Architectural decisions

2023-02-12
Friday I discussed on how to verify consent: with a better OAuth, by following a bot or by adding a magic word to the timeline.

I also created a poll which got 34 votes. The result was

44% A bot to follow/unfollow
32% A magic word in the user profile
24% OAuth, but try to narrow

So the OAuth route was out. Later yesterday, a user said having managed to reduce the scope, but the questions on access would prevail. It would need a zero scope to get full user confidence, just a proof that the user owns the account.

During the day, I also made some search on Mastodon instances to implement the bot version. There are providers that offer managed Mastodon instances at a reasonable price. However, their terms of services exclude a bot for a search engine, so that route was blocked. This said, even it was accepted, there was a risk the instance would have been blocked by major Mastodon instances for reasons that are their own.
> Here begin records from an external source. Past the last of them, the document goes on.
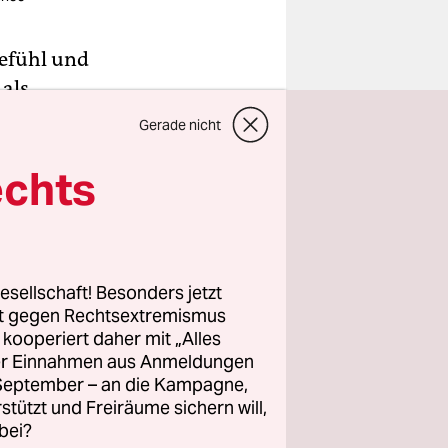
gefühl und
 als
enn ich
Gerade nicht
 mit der
echts
ener
 meine
Ich halte
für mein
rson zu
esellschaft! Besonders jetzt
rt gegen Rechtsextremismus
z kooperiert daher mit „Alles
ller Einnahmen aus Anmeldungen
, wie etwa
. September – an die Kampagne,
rstützt und Freiräume sichern will,
raine-
bei?
können für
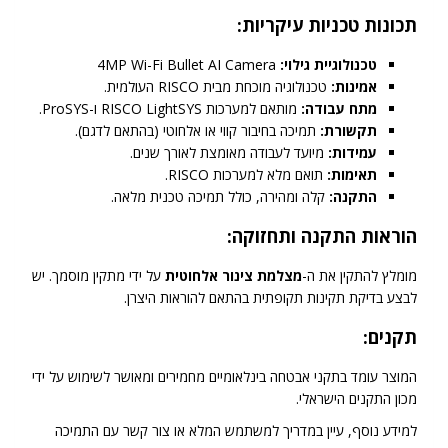
תכונות טכניות עיקריות:
טכנולוגיית גילוי:
4MP Wi-Fi Bullet AI Camera
אמינות:
טכנולוגיה מוכחת מבית RISCO העולמית.
מתח עבודה:
מותאם למערכות RISCO LightSYS ו-ProSYS.
תקשורת:
תמיכה בחיבור קווי או אלחוטי (בהתאם לדגם).
עמידות:
מיועד לעבודה מאומצת לאורך שנים.
תאימות:
תואם מלא למערכות RISCO.
התקנה:
קלה ומהירה, כולל תמיכה טכנית מלאה.
הוראות התקנה ותחזוקה:
מומלץ להתקין את ה-
מצלמת צינור אלחוטית
על ידי מתקין מוסמך. יש
לבצע בדיקת תקינות תקופתית בהתאם להוראות היצרן.
תקנים:
המוצר עומד בתקני אבטחה בינלאומיים מחמירים ומאושר לשימוש על ידי
מכון התקנים הישראלי.
למידע נוסף, עיין במדריך למשתמש המלא או צור קשר עם התמיכה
This left me with the magic word route. It has some real advantages: Leaving OAuth and Mastodon codebase, there are very few dependencies and the codebase can be kept tiny. The codebase of version 1.1 is 119 KB pure PHP and no external libraries. I will go that route for a while.

This is the procedure:

The user adds a magic word on the profile. I have chosen two possible words: tootfinder and tfr, which seems to me a rare English trigam. tootfinder may be part of a link tootfinder.ch, but it is not necessary to promote the site. tfr is more discrete.
The user then announces the username.
The server checks the profile page of the user. Mastodon is actually a web application, but the bio and links are in the header, so the direct source is readable.
If the magic words are in the head of the file, the user is valid.
The server starts to index.
From time to time the server checks also the profile. If the magic words have disappeared, the server stops indexing and showing results.
There is a grace period, because the profile page could also return an error. For the following 14 days, if the magic words come back, the user is indexed again.

It's implemented an in production.

There is a catch:

The verification is a two step process.
Users might not want to mess up their bio or links.

If someone want to propose other, rare magic words, I will be happy to add them

I had other options for magic words, but did not retain them, thinking they may be too techie:

Create a 3-digit hash based on the username that could be uses (eg 478)
Allowing to use one of the verified linked sites to host the magic word

There is another architectural change I made for version 1.1. There were some discussions, a consent user could disclose another user by mentioning the user in the post. This can become a problem, someone might also search for the user. Therefore, all user handles are now replaced by a placeholder @… so that these users are not exposed. I renounced to keep the mentions of consent users, because the replace query (which would had to be done by query time) would have been expensive in time.